To aggravate this is that most Lagos state roads are in deplorable conditions, filled with potholes, gullies and craters that force motorist to slow down. This logically encourages street hawkers to come out to solicit for patronage. So if Lagos State government is serious about stopping street trading particularly on Lagos road, the roads must be fixed and made motorable. This will naturally prune down the activities of road hawkers.
Why we may support the government for a gradual phasing out of street trading in Lagos, Lagosians are wondering what Governor Ambode is doing on total wiping out of touts on Lagos streets and highways. It is disheartening that the government has continued to look the other way while sensibilities of its people are daily assaulted by the antics and violent dispositions of these touts popularly known as Agberos. You see them come out of road and bus stops to forcefully collect money from bus drivers and conductors. Most times this intimidation by the touts result into physical fights. Dangerous weapons like bottles, knives and guns are freely used. These have resulted into maiming and loss of lives.
A visitor to Lagos will be shocked to see hordes of touts in Berger Bus Stop harassing and constituting nuisance to motorists. Most times they dress half naked and block a part of the highway with no caution from security agents standing close by. Also international visitors passing through Murtala Muhammed International Airport are daily assaulted with the activities of the touts at Hajj Camp and Ajao Estate junction. The popular Oshodi bus stops and even upscale CMS bus stops are fertile example that Lagos state government should visit and see what these touts are doing to their image and not just only the street traders. To discerning minds banning of touts will be more paramount to Lagos state government than street traders. This is in the sense that banning of touts will be more beneficial both to the image of the government and good people of Lagos. It will thus promote decency and security to lives and properties of the residents.
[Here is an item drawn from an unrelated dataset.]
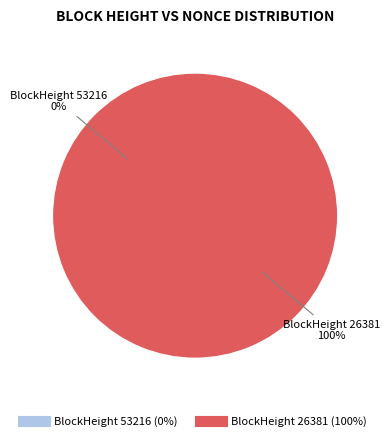

True or false: 53216 accounts for 0% of the total.

True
In the same vein government should muster all political will in their arsenal to also ban the operations of motor cycle operators popularly known as Okada riders who also constitute nuisance to the decency of Lagos State. It is incredible that one still see Okada in places like CMS as this was observed recently. They encroach on the road brazenly. This is not good at all. Decent society like Lagos State should be done with okada by now. They should be pushed into the hinterlands. In doing this Lagos State government should provide alternative source of livelihood for them by empowering them to find another means of work or provide gainful employment for them.
While Lagos State government fiddles with the idea of banning street trading on Lagos streets and highways it should also provide alternatives means of empowering those that are to be disengaged from the act. This is the only time that it will make sense and in fact receive wider support. For what will it profit a political party or candidate to ride to power on the painful backs of street traders and okada riders and only to dislodge them after using them without finding alternatives to them?